Assigned task » Reproduce the text of each of the following rows word for word, leaving out the pictures.

━━━━━ Data to process

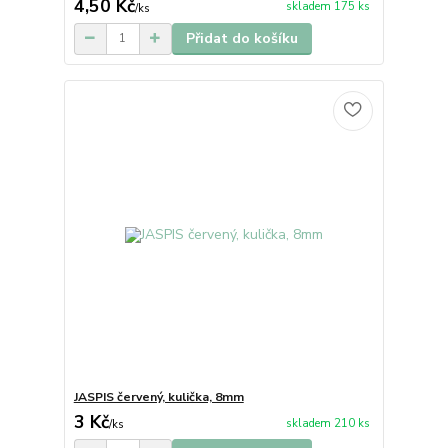
4,50 Kč
skladem 175 ks
/
ks
Přidat do košíku
JASPIS červený, kulička, 8mm
3 Kč
skladem 210 ks
/
ks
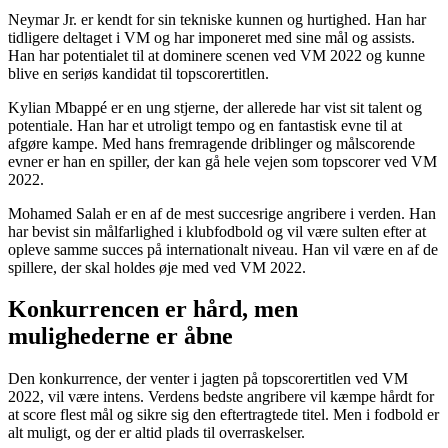
Neymar Jr. er kendt for sin tekniske kunnen og hurtighed. Han har
tidligere deltaget i VM og har imponeret med sine mål og assists.
Han har potentialet til at dominere scenen ved VM 2022 og kunne
blive en seriøs kandidat til topscorertitlen.
Kylian Mbappé er en ung stjerne, der allerede har vist sit talent og
potentiale. Han har et utroligt tempo og en fantastisk evne til at
afgøre kampe. Med hans fremragende driblinger og målscorende
evner er han en spiller, der kan gå hele vejen som topscorer ved VM
2022.
Mohamed Salah er en af de mest succesrige angribere i verden. Han
har bevist sin målfarlighed i klubfodbold og vil være sulten efter at
opleve samme succes på internationalt niveau. Han vil være en af de
spillere, der skal holdes øje med ved VM 2022.
Konkurrencen er hård, men
mulighederne er åbne
Den konkurrence, der venter i jagten på topscorertitlen ved VM
2022, vil være intens. Verdens bedste angribere vil kæmpe hårdt for
at score flest mål og sikre sig den eftertragtede titel. Men i fodbold er
alt muligt, og der er altid plads til overraskelser.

━━━━━━━━━━

Exercise answer »
4,50 Kč
skladem 175 ks
/
ks
Přidat do košíku
JASPIS červený, kulička, 8mm
3 Kč
skladem 210 ks
/
ks
Neymar Jr. er kendt for sin tekniske kunnen og hurtighed. Han har
tidligere deltaget i VM og har imponeret med sine mål og assists.
Han har potentialet til at dominere scenen ved VM 2022 og kunne
blive en seriøs kandidat til topscorertitlen.
Kylian Mbappé er en ung stjerne, der allerede har vist sit talent og
potentiale. Han har et utroligt tempo og en fantastisk evne til at
afgøre kampe. Med hans fremragende driblinger og målscorende
evner er han en spiller, der kan gå hele vejen som topscorer ved VM
2022.
Mohamed Salah er en af de mest succesrige angribere i verden. Han
har bevist sin målfarlighed i klubfodbold og vil være sulten efter at
opleve samme succes på internationalt niveau. Han vil være en af de
spillere, der skal holdes øje med ved VM 2022.
Konkurrencen er hård, men
mulighederne er åbne
Den konkurrence, der venter i jagten på topscorertitlen ved VM
2022, vil være intens. Verdens bedste angribere vil kæmpe hårdt for
at score flest mål og sikre sig den eftertragtede titel. Men i fodbold er
alt muligt, og der er altid plads til overraskelser.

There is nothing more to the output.